Why are they called 9-patches? A 9-patch breaks your image into a three-by-three grid – a grid with
nine sections, or patches. The corners of the grid remain unscaled, the sides are only scaled in one
dimension, and the center is scaled in both dimensions, as shown in Figure 23.9.


Figure 23.9  How a 9-patch scales


A 9-patch image is like a regular PNG image in everything except two aspects: Its filename ends with
.9.png, and it has an additional one-pixel border around the edge. This border is used to specify the
location of the center square of the 9-patch.
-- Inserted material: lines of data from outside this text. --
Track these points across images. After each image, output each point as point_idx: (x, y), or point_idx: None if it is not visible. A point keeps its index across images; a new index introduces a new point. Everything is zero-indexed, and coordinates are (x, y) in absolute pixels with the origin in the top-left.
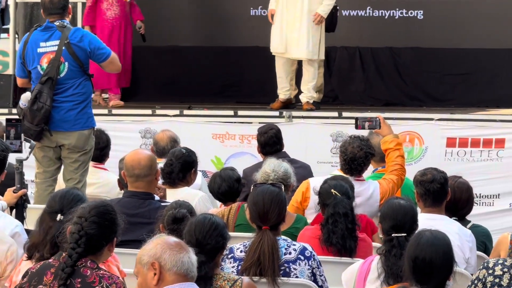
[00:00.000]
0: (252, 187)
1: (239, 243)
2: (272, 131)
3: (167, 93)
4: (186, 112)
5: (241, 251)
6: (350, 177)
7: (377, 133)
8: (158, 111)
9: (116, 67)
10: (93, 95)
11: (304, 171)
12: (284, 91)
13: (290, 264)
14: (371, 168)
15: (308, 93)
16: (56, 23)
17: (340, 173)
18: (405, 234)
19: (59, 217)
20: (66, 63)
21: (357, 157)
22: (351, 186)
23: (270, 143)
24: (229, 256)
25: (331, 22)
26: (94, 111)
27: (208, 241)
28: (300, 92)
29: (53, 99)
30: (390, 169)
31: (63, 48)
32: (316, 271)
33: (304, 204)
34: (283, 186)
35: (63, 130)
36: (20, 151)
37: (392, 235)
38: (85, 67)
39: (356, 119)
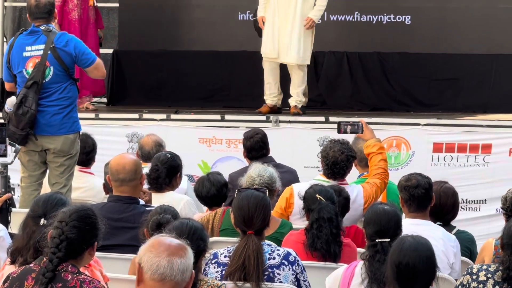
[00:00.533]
0: (236, 192)
1: (224, 248)
2: (258, 136)
3: (155, 97)
4: (173, 116)
5: (225, 256)
6: (333, 182)
7: (360, 137)
8: (145, 115)
9: (101, 73)
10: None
11: (290, 176)
12: (271, 97)
13: (274, 269)
14: (356, 173)
15: (297, 97)
16: (42, 27)
17: (323, 178)
18: (389, 240)
19: (42, 221)
20: (52, 68)
21: (339, 161)
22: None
23: (256, 147)
24: (213, 261)
25: None
26: (81, 115)
27: (190, 246)
28: (287, 96)
29: (39, 103)
30: (373, 173)
31: (49, 52)
32: (300, 276)
33: (288, 210)
34: (267, 190)
35: (48, 134)
36: (5, 155)
37: (376, 240)
38: (71, 72)
39: (339, 123)
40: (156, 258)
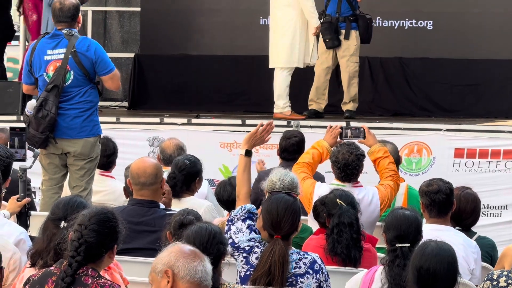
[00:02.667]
0: (267, 195)
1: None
2: (294, 139)
3: (176, 101)
4: (194, 120)
5: (256, 258)
6: (348, 184)
7: (363, 143)
8: (166, 120)
9: (115, 84)
10: None
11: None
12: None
13: (298, 277)
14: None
15: (277, 102)
16: (64, 31)
17: (338, 182)
18: (408, 245)
19: (62, 224)
20: (72, 72)
21: (350, 161)
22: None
23: (290, 150)
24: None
25: (366, 33)
26: (102, 119)
27: (210, 250)
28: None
29: (59, 106)
30: (385, 175)
31: (70, 56)
32: (324, 284)
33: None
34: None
35: (68, 137)
36: (24, 160)
37: (396, 245)
38: (91, 76)
39: (341, 128)
40: (193, 263)
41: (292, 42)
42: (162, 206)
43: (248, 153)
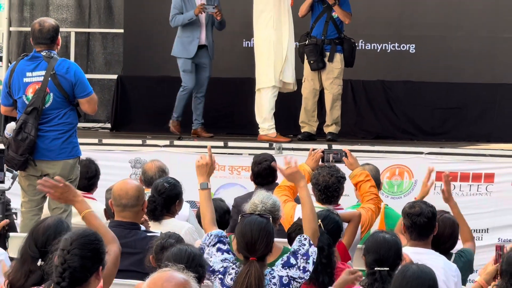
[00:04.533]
0: (240, 217)
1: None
2: (266, 163)
3: (158, 123)
4: (176, 142)
5: (231, 279)
6: (328, 207)
7: (347, 166)
8: (149, 141)
9: (92, 108)
10: None
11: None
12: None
13: None
14: (354, 199)
15: (262, 124)
16: (43, 53)
17: (318, 204)
18: (387, 269)
19: (40, 262)
20: (52, 94)
21: (331, 184)
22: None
23: (263, 174)
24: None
25: (350, 56)
26: (85, 140)
27: (189, 273)
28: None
29: (38, 128)
30: (366, 199)
31: (49, 79)
32: None
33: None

Border pixels are drawn black to indicate the center and
transparent to indicate the edges.


You can create a 9-patch using any image editor, with the draw9patch tool provided as part of the
Android SDK, or using Android Studio.


First, convert your two new background images to 9-patch images by right-clicking on
ic_button_beat_box_default.png in the project tool window and selecting Refactor → Rename... to
rename the file to ic_button_beat_box_default.9.png. (If Android Studio warns you that a resource
with the same name already exists, click Continue.) Then, repeat the process to rename the pressed
version to ic_button_beat_box_pressed.9.png.


Next, double-click on the default image in the project tool window to open it in Android Studio’s built-
in 9-patch editor, as shown in Figure 23.10. (If Android Studio does not open the editor, try closing the
file and collapsing your drawable folder in the project tool window. Then re-open the default image.)